Diversity and Nuance in West African Dance

When Iddi first came to Wesleyan, there was already a long history of Ghanaian performance courses. The former West African dance and West African drumming professors hailed from the prestigious Ghana Dance Company. However, Iddi wanted to give students signing up for “West African Dance” a broader survey of dance from more than just Ghana. He traveled to Guinea, Mali, and Burkina Faso to learn different styles to bring back to Wesleyan, and show the diversity of dance from across West Africa.

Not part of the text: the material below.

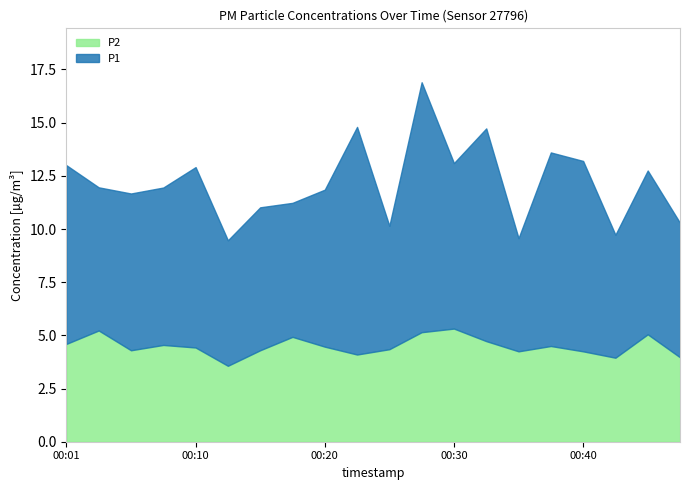

Rank the series by their maximum value, from highest to lowest.

P1, P2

Through teaching West African dance, Iddi hopes for his students to expand their knowledge of the world. He wants his students to understand nuances in culture, and become better global citizens. Iddi’s personal research expands his mission of using dance to react, inform, and learn. Last spring, he researched small-scale illegal mining in Ghana, which is causing problems by polluting local water bodies and destroying arable land where people grow their food. He brought his research back to campus and created a performance with his students to address social issues in Ghana happening today.

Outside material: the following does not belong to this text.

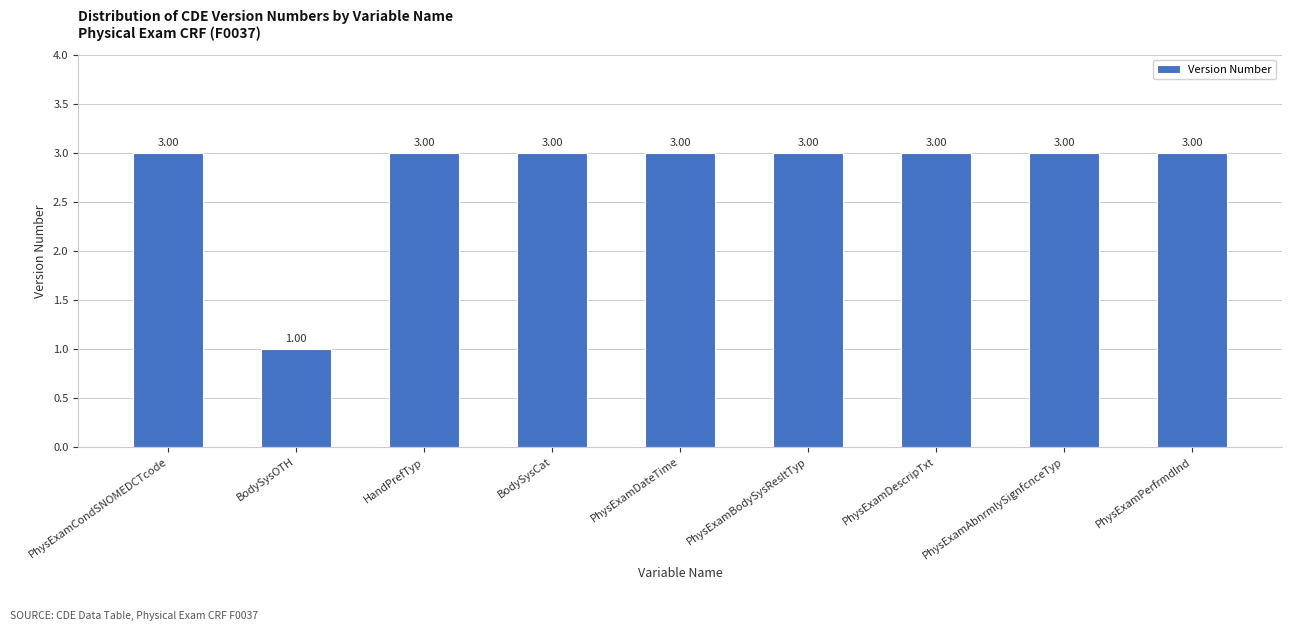

Reading left to right, transcribe all the data shown in this chart.

PhysExamCondSNOMEDCTcode=3	BodySysOTH=1	HandPrefTyp=3	BodySysCat=3	PhysExamDateTime=3	PhysExamBodySysResltTyp=3	PhysExamDescripTxt=3	PhysExamAbnrmlySignfcnceTyp=3	PhysExamPerfrmdInd=3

Using Performance to “Embody Antiracism”

Iddi performing in “Threshold Sites: Feast,” choreographed and directed by Nicole Stanton (2014)

Iddi is also a faculty fellow for Wesleyan’s Embodying Antiracism Initiative (EAI) Think Tank. A recent cohort meeting facilitated by the People’s Institute for Survival and Beyond (PISAB) provided training on how to center antiracism in individual and group work.

Iddi sees a difference in how intercultural issues are addressed domestically versus internationally, but he thinks everywhere needs to be more transparent and willing to open dialogues about race and racism. What he sees in Ghana is frustration and anger at how racism impacts the lives of Ghanaians. At Wesleyan, Iddi thinks the EAI Think Tank is a good place to start looking at racism in a nuanced way to see how to find solutions.

As part of the EAI fellowship, Iddi is creating a performance with community artists from Connecticut, a master drummer from Mali, and a 2021 Wesleyan alumni. The performance looks at how one’s place of origin can open doors and opportunities for some, but close doors and create barriers for others. Rehearsals and group work have fostered discussion on how race and racism are tied to place, and the creative process has allowed the group to embody antiracism in their performance.

Dance and Collaboration

Poster for “Shake,” Center for Arts Theater, Wesleyan University.

Iddi has been a part of many performances during his time at Wesleyan, and he highlighted two performances as examples of how to use dance to share intercultural community:

In 2014, Iddi performed in “Threshold Sites: Feast,” choreographed and directed by Wesleyan Provost and Senior Vice President for Academic Affairs, Nicole Stanton. The dance was performed by Iddi Saaka, Rachel Boggia, Deborah Goffe, Nicholas Owens, and Nicole Stanton, through Wesleyan’s Cross Street Dance Studio. “Threshold Sites: Feast” centered around how food brings people together to share common experiences. Stanton brought a lot of people from different backgrounds to collaborate.

In 2018, Iddi choreographed and performed “Shake” with Rachel Boggia, a 25-minute duet looking at friendship through different movement backgrounds. Boggia was the Associate Professor of Dance and Acting Director of Dance at Bates College and is now an Associate Professor of Dance and Chair of the Department of Dance at Connecticut College. “Shake” combined Boggia’s contemporary dance background with Iddi’s West African Dance background to see where the style and forms can meet and where they are apart.


Dance as an Intercultural Learning Tool

Students from the West African dance class performing in concert.

Wesleyan students and faculty can participate in dance productions through the many groups that audition and call for performers on campus. This year, Iddi’s dance class will be performing at the West African Drumming and Dance Concert on Sunday, December 4, 2022 at 8:00pm in the Crowell Concert Hall. Wesleyan offers dance classes focusing on different global styles including West African, Afro-Brazilian, Javanese, South Indian, and more.

“The dance in the classroom is not just about shaking their body. We are learning. We are reading about culture. Why were these dances created in the first place, and what function do they play in Ghanaian society? When do we create it? When the dances are done in Ghana today, do they still maintain the same meaning created originally, many many years ago?”

West African dance is not just about the past, but the present and future. Through learning dance and engaging with the history and social context behind dance styles, Iddi creates learning opportunities where students can “engage as active and positive players in a world that is forever in need of open and critical minds, healing, appreciation, and respect for cultural difference and diversity.”